Todo esto, bajo el escudo y la égida de los Derechos Humanos, que invocan a gritos en manifestaciones, medios de comunicación y redes sociales, pregonando a diestra y siniestra, más a la siniestra, ser víctimas del gobierno, de la fuerza pública, de la empresa privada, del sistema financiero, y en general de todo y de todos y por todo. También se enfrascan en la prolongación de la idea de una supuesta deuda histórica de unos grupos con otros.

Sin embargo, estos no son más que pretextos para, ellos sí, desconocer y violentar de la forma más descarada todos y cada uno de los Derechos Humanos bajo los cuales se cobijan cuando lo necesitan o les conviene.

Porque, curiosamente, cuando son las víctimas del vandalismo vivido en el paro, que raya en terrorismo urbano, o quienes en los bloqueos no pueden trasladarse de sus casas a su lugar de trabajo o estudio y viceversa, o los que ven en riesgo su salud y su vida por no poder trasladarse oportunamente a los hospitales o por la falta de insumos médicos, quienes piden la protección de las autoridades, amparándose, precisamente, en esos mismos Derechos Humanos, guardan un silencio sepulcral.

Cuando queman viviendas, negocios o estaciones y puestos de policía, a veces con la gente adentro, cuando mueren enfermos en ambulancias en tránsito de una ciudad a otra por no poder pasar, cuando hay quiebras económicas que dejan a decenas o centenas de familias sin empleo y, consecuentemente, sin medios de subsistencia, del discurso de Derechos Humanos que tan bien tienen aprendido y que tan de memoria se saben y recitan, ni noticias.

Pero vaya un policía y, en medio del fragor de los disturbios o en ejecución de un operativo, le toque un pelo a alguno de esos “indignados”, para que inmediatamente cobren toda su vigencia nuevamente y hasta con nuevos alcances. Lo mismo pasa si es un pobre ciudadano quien se defiende de la agresión contra su integridad, la de su familia o la de su patrimonio.

Y digo nuevos alcances, pues no debemos olvidar que, en su visita a Colombia durante el paro, la señora presidente (sí, presidente y no presidenta) de la Comisión Interamericana de Derechos Humanos, fue enfática al sostener que, en pocas palabras, si la causa es justa, los bloqueos prolongados de las vías son legítimos. Como quien dice, el fin justifica los medios. Ahí sí, duélale a quien le duela y muérase quien se muera.

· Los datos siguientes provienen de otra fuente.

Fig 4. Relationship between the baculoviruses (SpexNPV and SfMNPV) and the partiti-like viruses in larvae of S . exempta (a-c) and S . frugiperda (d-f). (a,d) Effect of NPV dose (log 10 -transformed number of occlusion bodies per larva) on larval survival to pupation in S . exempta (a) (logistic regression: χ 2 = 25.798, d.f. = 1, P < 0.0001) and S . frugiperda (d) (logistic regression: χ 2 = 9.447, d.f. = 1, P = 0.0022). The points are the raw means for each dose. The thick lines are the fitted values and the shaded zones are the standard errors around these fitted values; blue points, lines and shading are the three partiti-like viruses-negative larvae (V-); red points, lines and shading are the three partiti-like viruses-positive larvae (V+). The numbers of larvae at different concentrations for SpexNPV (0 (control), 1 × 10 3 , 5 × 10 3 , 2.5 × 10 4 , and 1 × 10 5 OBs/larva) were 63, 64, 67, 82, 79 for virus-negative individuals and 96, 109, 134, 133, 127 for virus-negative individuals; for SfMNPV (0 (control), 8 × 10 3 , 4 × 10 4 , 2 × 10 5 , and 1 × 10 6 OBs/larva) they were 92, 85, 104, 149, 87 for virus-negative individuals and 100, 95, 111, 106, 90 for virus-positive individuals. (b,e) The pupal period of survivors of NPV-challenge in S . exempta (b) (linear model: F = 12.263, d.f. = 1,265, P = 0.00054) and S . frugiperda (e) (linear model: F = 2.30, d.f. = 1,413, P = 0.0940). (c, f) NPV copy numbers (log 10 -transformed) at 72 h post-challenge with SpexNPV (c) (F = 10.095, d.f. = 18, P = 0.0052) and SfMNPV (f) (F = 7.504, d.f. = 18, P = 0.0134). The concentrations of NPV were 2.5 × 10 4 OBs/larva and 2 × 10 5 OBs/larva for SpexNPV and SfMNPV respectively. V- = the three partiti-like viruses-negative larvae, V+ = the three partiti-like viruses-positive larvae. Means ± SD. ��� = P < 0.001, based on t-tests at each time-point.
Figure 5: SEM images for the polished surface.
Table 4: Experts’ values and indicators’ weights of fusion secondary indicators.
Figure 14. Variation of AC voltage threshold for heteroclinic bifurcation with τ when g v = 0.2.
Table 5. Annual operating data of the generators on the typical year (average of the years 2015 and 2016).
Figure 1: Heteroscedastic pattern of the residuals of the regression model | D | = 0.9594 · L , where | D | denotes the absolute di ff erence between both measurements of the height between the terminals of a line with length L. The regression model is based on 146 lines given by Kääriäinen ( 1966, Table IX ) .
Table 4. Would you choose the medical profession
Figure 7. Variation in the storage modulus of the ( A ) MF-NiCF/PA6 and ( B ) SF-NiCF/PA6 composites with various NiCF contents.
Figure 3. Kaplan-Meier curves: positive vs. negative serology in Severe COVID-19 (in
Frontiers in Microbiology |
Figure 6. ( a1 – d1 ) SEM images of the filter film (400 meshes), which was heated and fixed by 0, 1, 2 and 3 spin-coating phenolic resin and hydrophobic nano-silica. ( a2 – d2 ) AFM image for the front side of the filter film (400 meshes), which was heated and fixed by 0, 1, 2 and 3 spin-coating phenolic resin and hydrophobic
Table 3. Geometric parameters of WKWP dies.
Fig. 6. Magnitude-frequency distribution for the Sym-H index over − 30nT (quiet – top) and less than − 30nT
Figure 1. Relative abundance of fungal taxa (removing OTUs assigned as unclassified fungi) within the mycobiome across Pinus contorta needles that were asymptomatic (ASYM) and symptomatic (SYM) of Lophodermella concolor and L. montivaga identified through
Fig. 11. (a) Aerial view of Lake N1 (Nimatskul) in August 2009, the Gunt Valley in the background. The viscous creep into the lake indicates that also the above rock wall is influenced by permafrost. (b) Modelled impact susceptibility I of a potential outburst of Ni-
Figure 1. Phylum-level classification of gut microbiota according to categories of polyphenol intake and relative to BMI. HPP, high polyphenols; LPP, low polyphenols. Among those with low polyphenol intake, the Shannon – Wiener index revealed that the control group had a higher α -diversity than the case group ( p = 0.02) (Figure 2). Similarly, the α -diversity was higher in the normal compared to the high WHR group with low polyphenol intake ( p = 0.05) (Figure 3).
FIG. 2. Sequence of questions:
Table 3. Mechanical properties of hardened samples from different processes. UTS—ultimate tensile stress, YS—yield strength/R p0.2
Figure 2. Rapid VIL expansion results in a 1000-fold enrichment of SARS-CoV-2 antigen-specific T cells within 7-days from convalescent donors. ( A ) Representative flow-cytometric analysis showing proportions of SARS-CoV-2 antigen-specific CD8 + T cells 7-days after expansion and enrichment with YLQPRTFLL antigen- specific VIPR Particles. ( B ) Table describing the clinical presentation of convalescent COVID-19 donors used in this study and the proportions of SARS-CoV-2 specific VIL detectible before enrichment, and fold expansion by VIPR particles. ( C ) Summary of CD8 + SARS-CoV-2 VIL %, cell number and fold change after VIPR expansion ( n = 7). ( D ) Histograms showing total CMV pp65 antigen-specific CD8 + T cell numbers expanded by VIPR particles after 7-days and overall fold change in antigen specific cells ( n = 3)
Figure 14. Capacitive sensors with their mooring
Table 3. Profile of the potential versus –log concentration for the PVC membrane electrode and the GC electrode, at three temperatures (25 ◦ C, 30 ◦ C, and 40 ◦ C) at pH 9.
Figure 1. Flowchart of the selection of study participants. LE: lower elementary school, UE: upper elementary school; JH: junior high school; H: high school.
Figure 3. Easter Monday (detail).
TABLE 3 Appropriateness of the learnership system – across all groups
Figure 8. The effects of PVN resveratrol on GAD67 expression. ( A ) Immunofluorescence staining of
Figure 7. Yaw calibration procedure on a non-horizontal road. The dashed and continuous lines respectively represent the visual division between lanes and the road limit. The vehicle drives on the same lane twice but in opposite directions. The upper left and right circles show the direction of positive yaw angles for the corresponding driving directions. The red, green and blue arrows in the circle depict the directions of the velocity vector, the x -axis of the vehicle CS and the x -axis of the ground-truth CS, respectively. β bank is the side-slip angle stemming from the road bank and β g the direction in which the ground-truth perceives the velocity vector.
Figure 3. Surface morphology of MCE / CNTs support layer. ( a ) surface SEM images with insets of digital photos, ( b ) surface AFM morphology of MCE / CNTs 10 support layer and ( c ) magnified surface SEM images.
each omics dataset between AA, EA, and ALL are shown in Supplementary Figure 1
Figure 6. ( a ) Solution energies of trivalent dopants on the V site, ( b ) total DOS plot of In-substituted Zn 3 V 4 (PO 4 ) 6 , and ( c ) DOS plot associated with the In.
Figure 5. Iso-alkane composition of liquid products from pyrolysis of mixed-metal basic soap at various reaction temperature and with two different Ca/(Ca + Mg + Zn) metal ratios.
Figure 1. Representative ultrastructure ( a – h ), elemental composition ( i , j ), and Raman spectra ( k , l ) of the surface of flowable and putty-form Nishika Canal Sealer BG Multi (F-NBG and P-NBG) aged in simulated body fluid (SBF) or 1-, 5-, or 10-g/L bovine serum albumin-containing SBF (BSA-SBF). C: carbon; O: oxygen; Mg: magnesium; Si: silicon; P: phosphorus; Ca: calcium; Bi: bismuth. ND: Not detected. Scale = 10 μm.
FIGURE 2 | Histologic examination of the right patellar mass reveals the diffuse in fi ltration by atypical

¿Y mientras tanto, los Derechos Humanos de la mayoría? Bien gracias. De esos no se habla. Eso es pecado mencionarlos. Esos no existen.

Da la impresión entonces, que los Humanos son hoy derechos excluyentes y elitistas, reservados de forma exclusiva a unas muy específicas minorías (siempre que sean progresistas), pero vedados e inalcanzables para la mayoría de la población, a la que miran hasta raro cuando los invocan.

Valdría la pena recordar que la vida de todos, la salud de todos, la educación de todos, la propiedad de todos, también son Derechos Humanos, no solo los de unos pocos. Espero ver en el futuro próximo sentencias de la Corte Interamericana de Derechos Humanos, en las que la responsabilidad se declare por la falta de protección al empresario que quebró porque le quemaron su local y le robaron su mercancía, o a la bebé que murió en una ambulancia en medio de la vía, porque los indígenas no la dejaron pasar hacia la clínica de Cali, a la que se dirigía, o al propietario que perdió definitivamente su patrimonio, gracias a las invasiones. Espero ver que los DD. HH vuelvan a ser universales.

Lo dudo, pero la esperanza es lo último que se pierde. Por ahora, solo resta esperar el siguiente bloqueo.